Survey of Vacheron Constantin's Perpetual Calendar Chronographs
Vacheron Constantin has long been considered one of the “Big Three” watchmakers along with Patek Philippe and Audemars Piguet. Each brand has been expertly creating timepieces of the highest order for over a century. When I collected vintage watches my tastes in horological appreciation have always been most sated by the models of Vacheron Constantin, which, more so than with Patek Philippe and Audemars Piguet, have a flair for the bold, especially in regards to case, lug, and dial design
When it comes to the chronographs I would always choose a Vacheron Constantin 4178 with its tear drop lugs and square button pushers, or the ultra-rare 6087, with its “cornes de vache” lugs, round button pushers, and screwed-down case back over any of the fine designs from the other Big Three watchmakers.
And even when it comes to the calendar watches, I too preferred the designs from Vacheron Constantin (References 4461 and 4240) over the legendary Patek Philippe 3448 and 3450, though I wished that Vacheron Constantin had competed more directly by making a perpetual calendar complication.
There is one complication combination on the vintage side, however, that Patek Philippe has all to itself, the perpetual calendar chronograph. Though extremely rare, models such as the 1518 and 2499 are beautiful, useful, legible, and desirable. I only wished that Vacheron Constantin made them starting in the 1940’s as well.
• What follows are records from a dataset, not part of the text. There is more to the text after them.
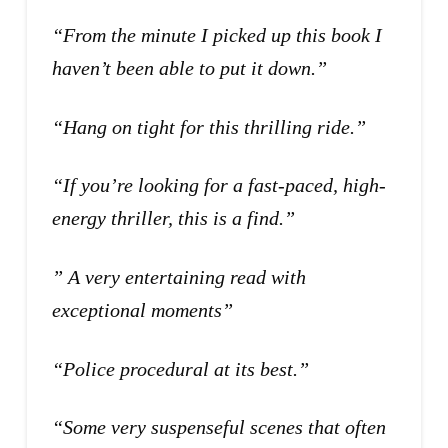
“From the minute I picked up this book I
haven’t been able to put it down.”
“Hang on tight for this thrilling ride.”
“If you’re looking for a fast-paced, high-
energy thriller, this is a find.”
” A very entertaining read with
exceptional moments”
“Police procedural at its best.”
“Some very suspenseful scenes that often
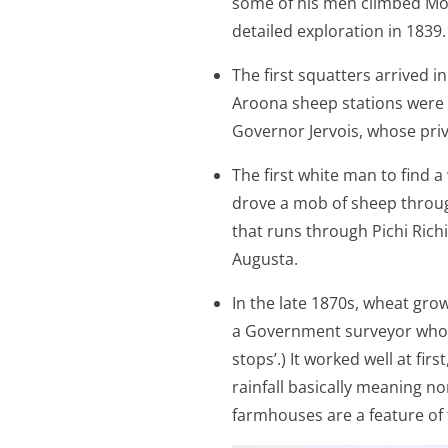
some of his men climbed Mo
detailed exploration in 1839.
The first squatters arrived i
Aroona sheep stations were 
Governor Jervois, whose pri
The first white man to find 
drove a mob of sheep throug
that runs through Pichi Richi
Augusta.
In the late 1870s, wheat gr
a Government surveyor who ba
stops’.) It worked well at fi
rainfall basically meaning n
farmhouses are a feature of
It wouldn’t be until 2000 that Vacheron Constantin would produce a true competitor with manual winding chronograph and perpetual calendar, but it would be worth the wait! One of the two crown jewels of the new Malte collection, the other being the Malte Tourbillon, the Perpetual Calendar Chronograph represented a triumph of design
The movement is Vacheron Constantin’s workhorse manual winding caliber 1141, based on a Lemania ebauche that also powered the Historiques Chronograph, to which Vacheron Constantin’s watchmakers added their own calendar module
The case is 39 mm in diameter, and pleasantly chunky at 14 mm thick and was available in either in 3N yellow gold or platinum. A hinged case back offered the owners a wonderful opportunity for a custom engraving and the chance the view the finely finished movement.
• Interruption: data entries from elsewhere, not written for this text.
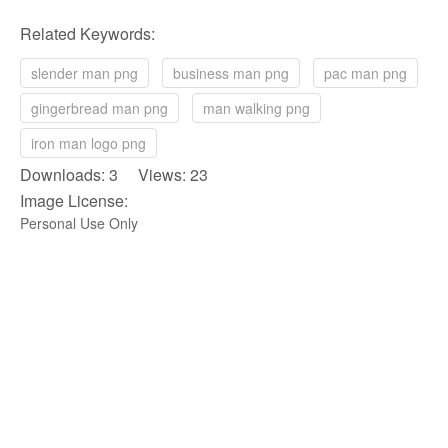
Related Keywords:
slender man png
business man png
pac man png
gingerbread man png
man walking png
iron man logo png
Downloads: 3 Views: 23
Image License:
Personal Use Only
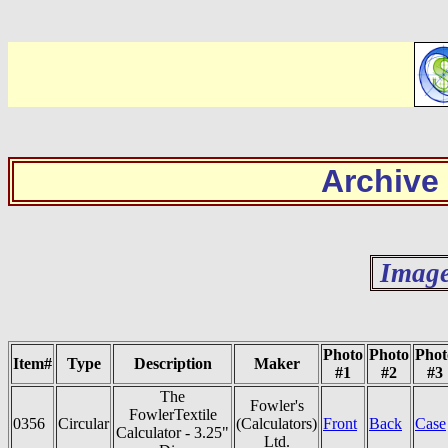
Archive
Image
Photo
Photo
Phot
Item#
Type
Description
Maker
#1
#2
#3
The
Fowler's
FowlerTextile
0356
Circular
(Calculators)
Front
Back
Case
Calculator - 3.25"
Ltd.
In 2007, the Malte Perpetual Calendar Chronograph was updated for a limited run as part of the Excellence Platine collection. The case expanded to 42 mm and the platinum dial was give a sand blasted Finnish. The movement is the same calibre 1141 QP as in the predecessor.
The watch is thinner than the original, and does away with the hinged case back cover.
There were only fifty made.
The focus of Vacheron Constantin at SIHH 2009 was the extension of the Patrimony Traditionnelle line, originally introduced in 2007, with new complications, and among them was a perpetual calendar chronograph, now in a 43 mm case:
True to the times, the yellow gold of the original Malte design has given way to the rose gold case preferred by today’s watch buyers.
Finally, in 2011, the platinum cased watch has been offered with a ruthenium finished dial that distinguishes Vacheron Constantin’s platinum watches from its white gold cousins.
The next step that we collectors anticipate will be the introduction of an entirely in-house chronograph movement with the addition of the perpetual calendar.